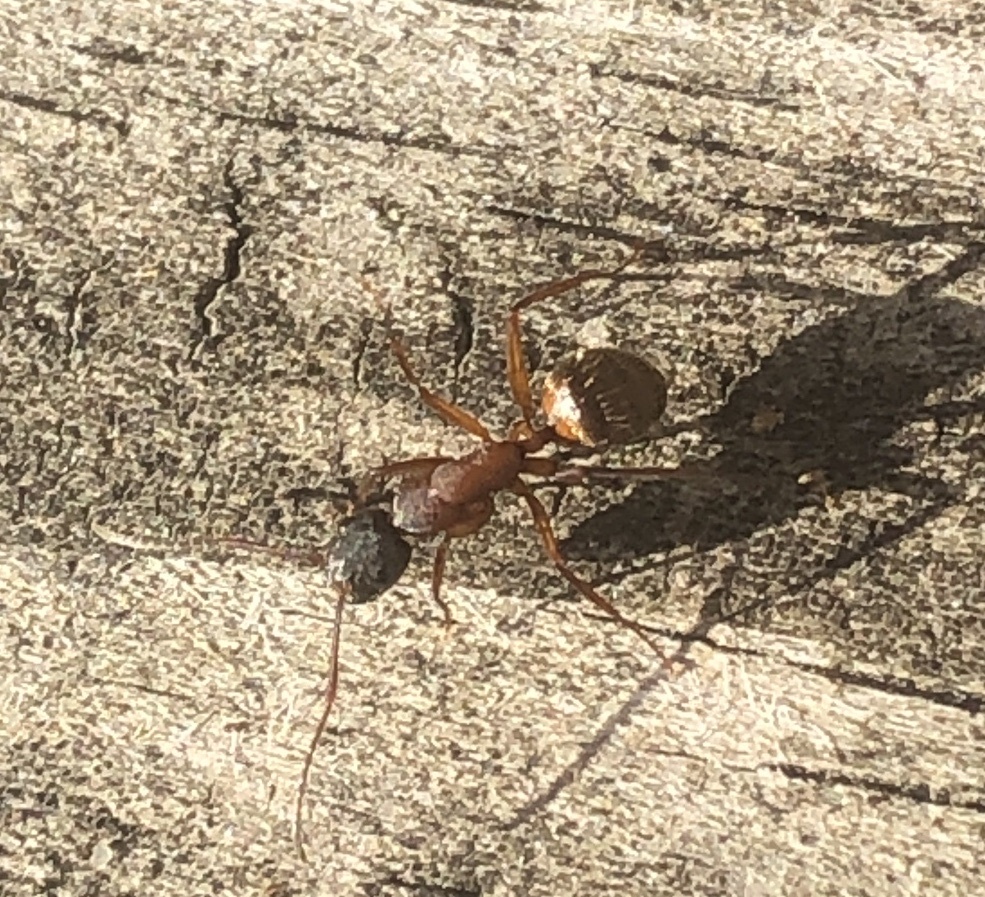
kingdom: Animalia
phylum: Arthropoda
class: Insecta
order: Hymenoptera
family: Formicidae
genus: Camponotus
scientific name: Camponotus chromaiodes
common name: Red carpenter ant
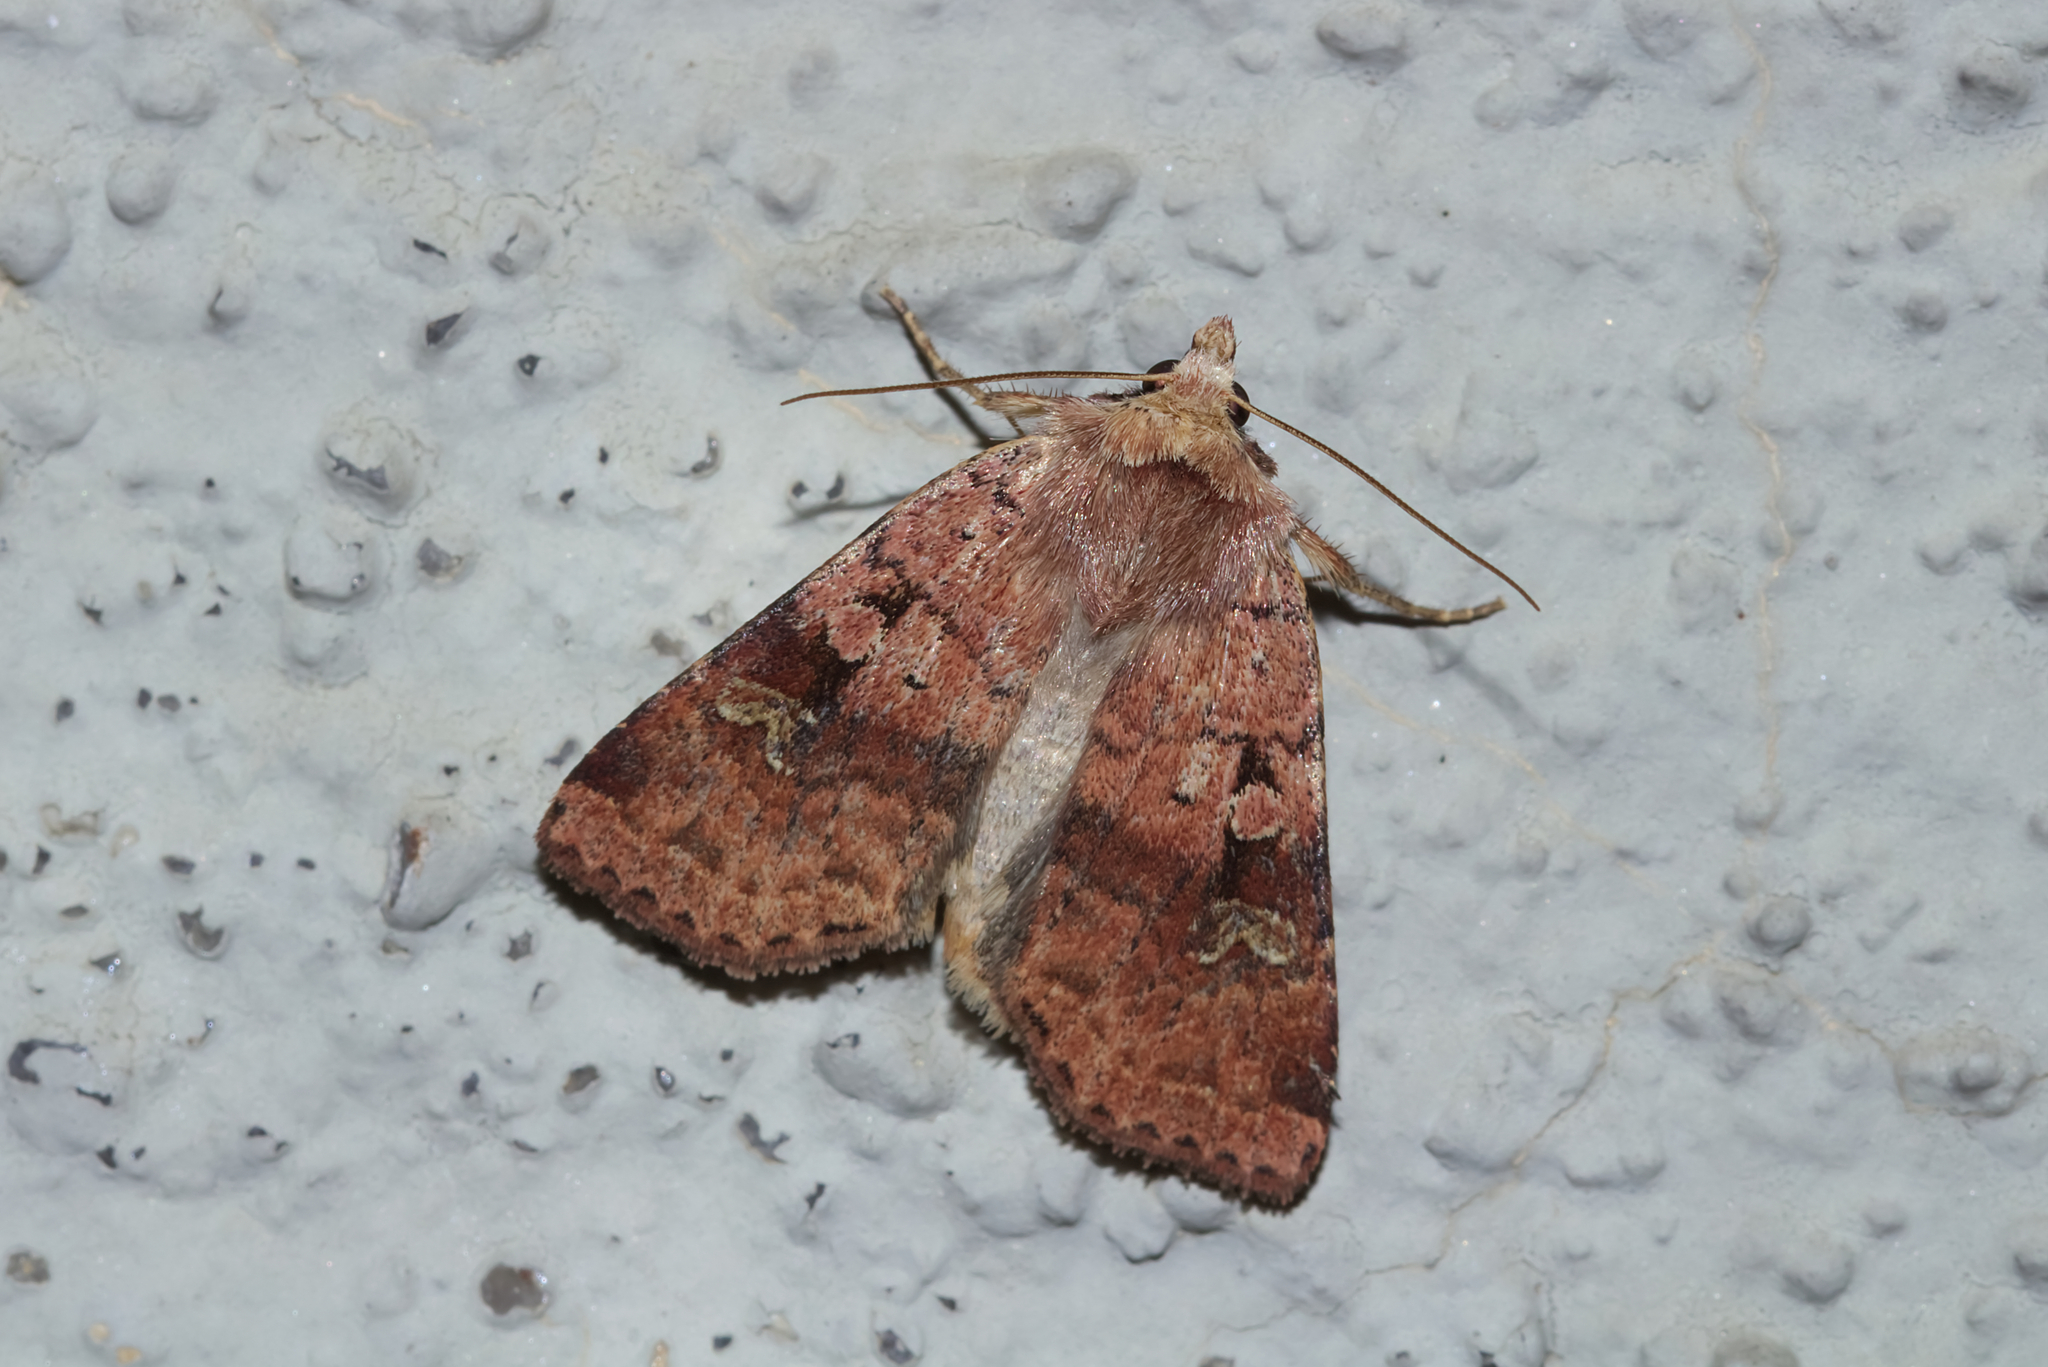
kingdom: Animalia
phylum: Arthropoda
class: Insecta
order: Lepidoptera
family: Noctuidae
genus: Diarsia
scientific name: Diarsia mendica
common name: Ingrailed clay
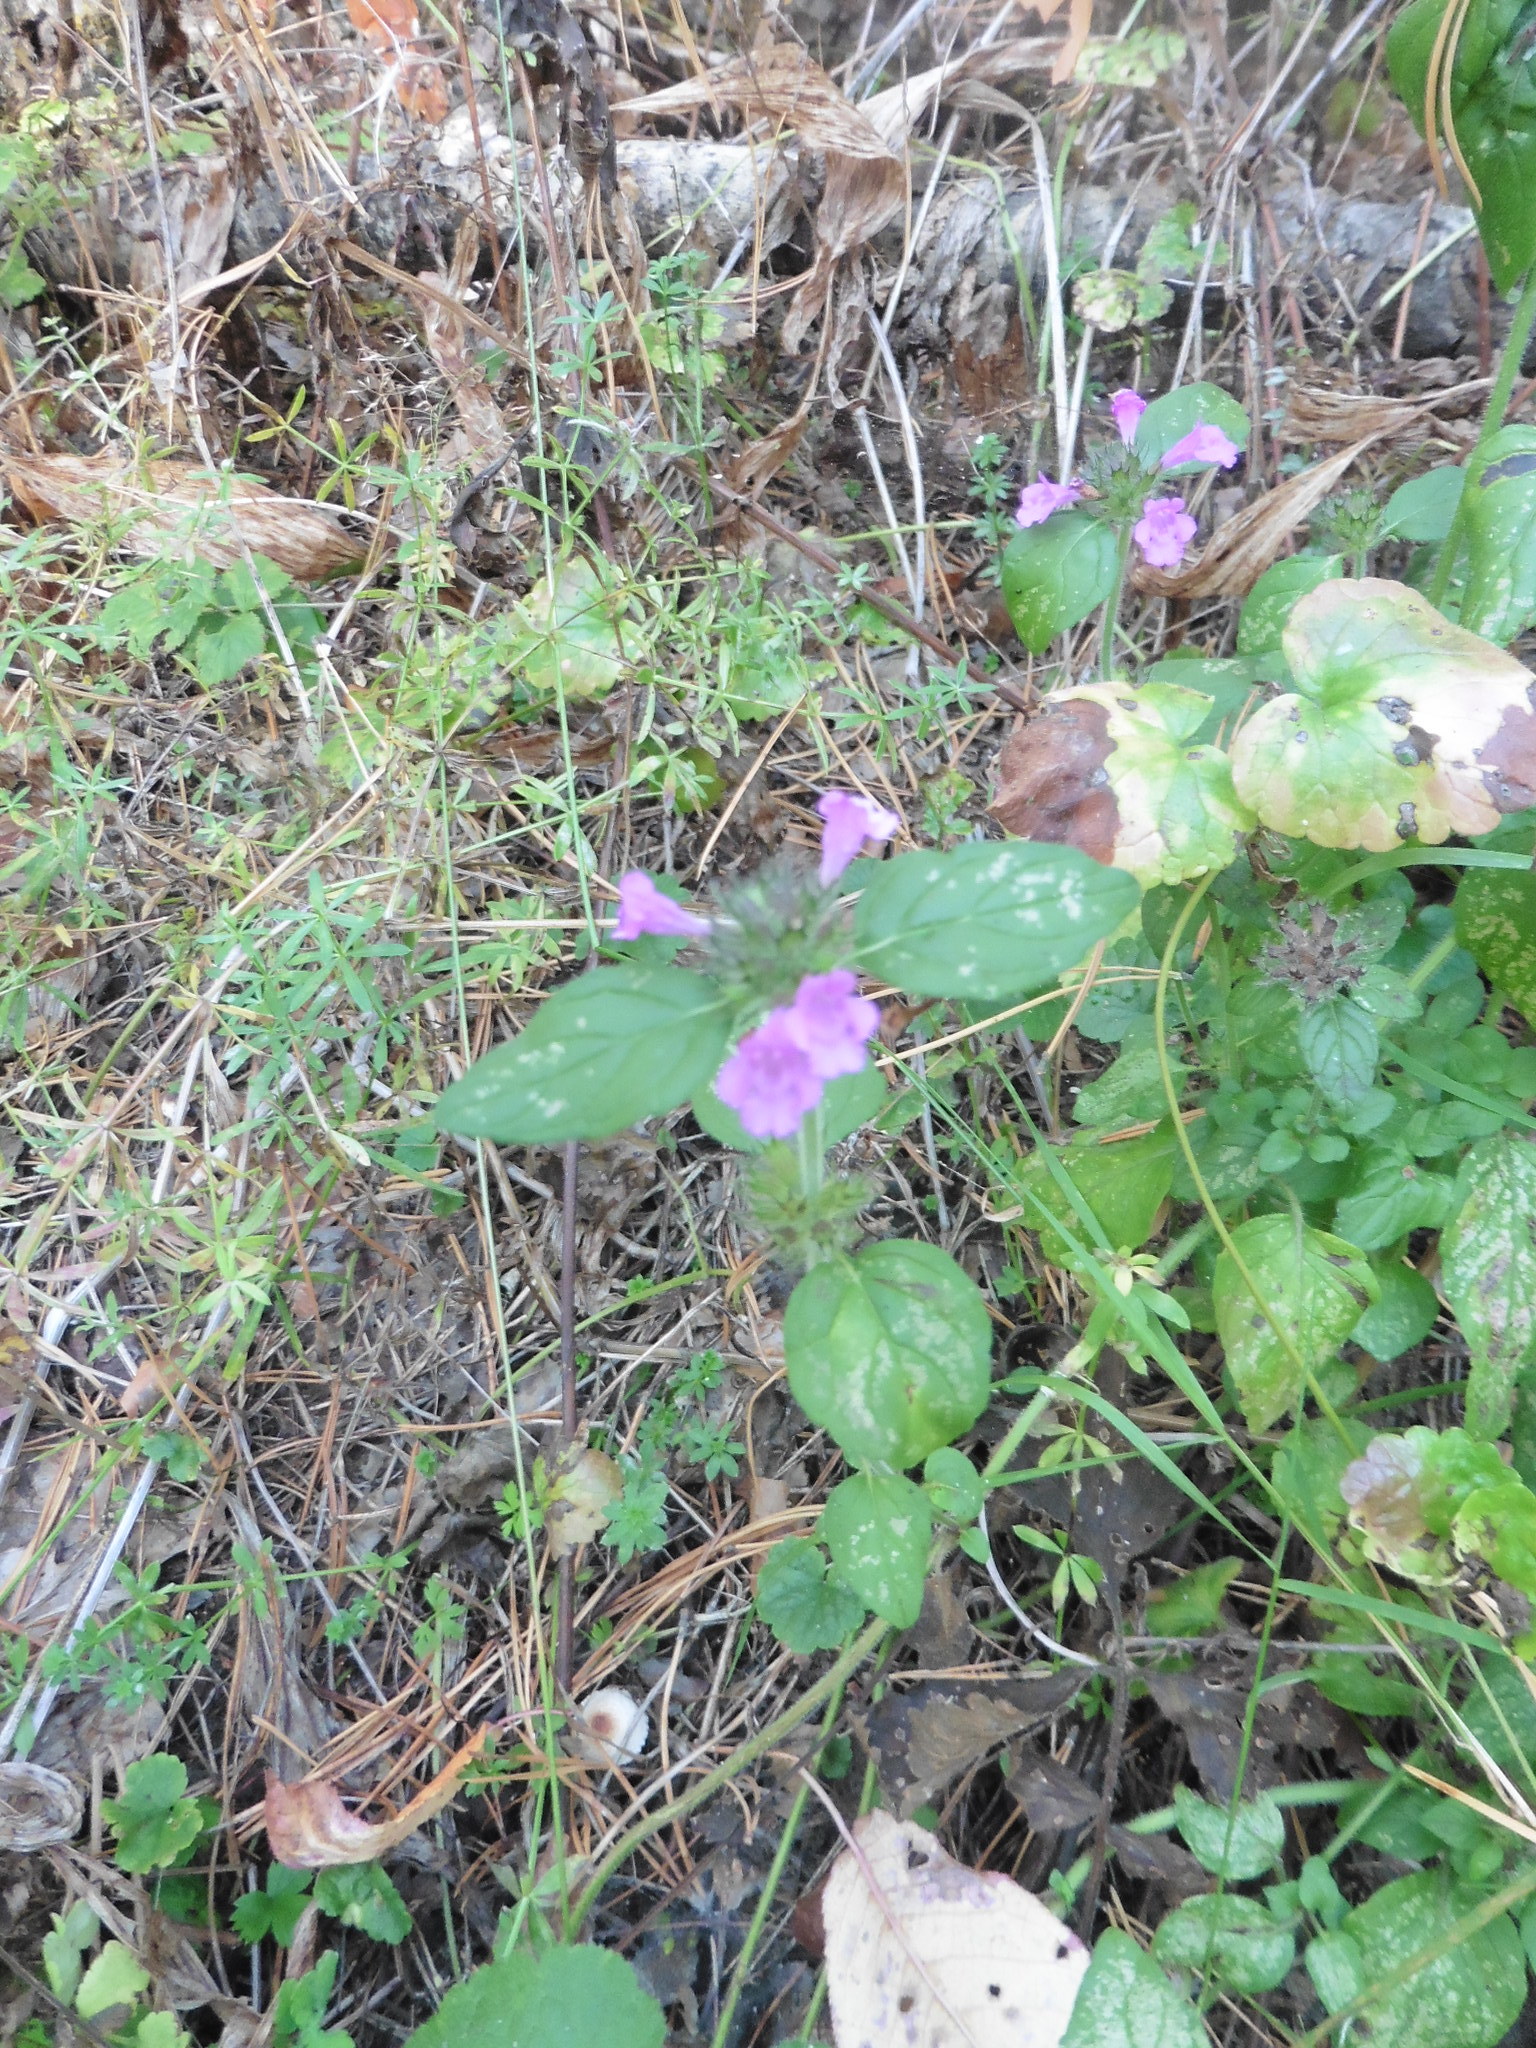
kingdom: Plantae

#####

#### WRITTEN TASK
Copy out every line of the records above word for word, leaving out the pictures.

#### TASK RESULT
kingdom: Animalia
phylum: Arthropoda
class: Insecta
order: Hymenoptera
family: Formicidae
genus: Camponotus
scientific name: Camponotus chromaiodes
common name: Red carpenter ant
kingdom: Animalia
phylum: Arthropoda
class: Insecta
order: Lepidoptera
family: Noctuidae
genus: Diarsia
scientific name: Diarsia mendica
common name: Ingrailed clay
kingdom: Plantae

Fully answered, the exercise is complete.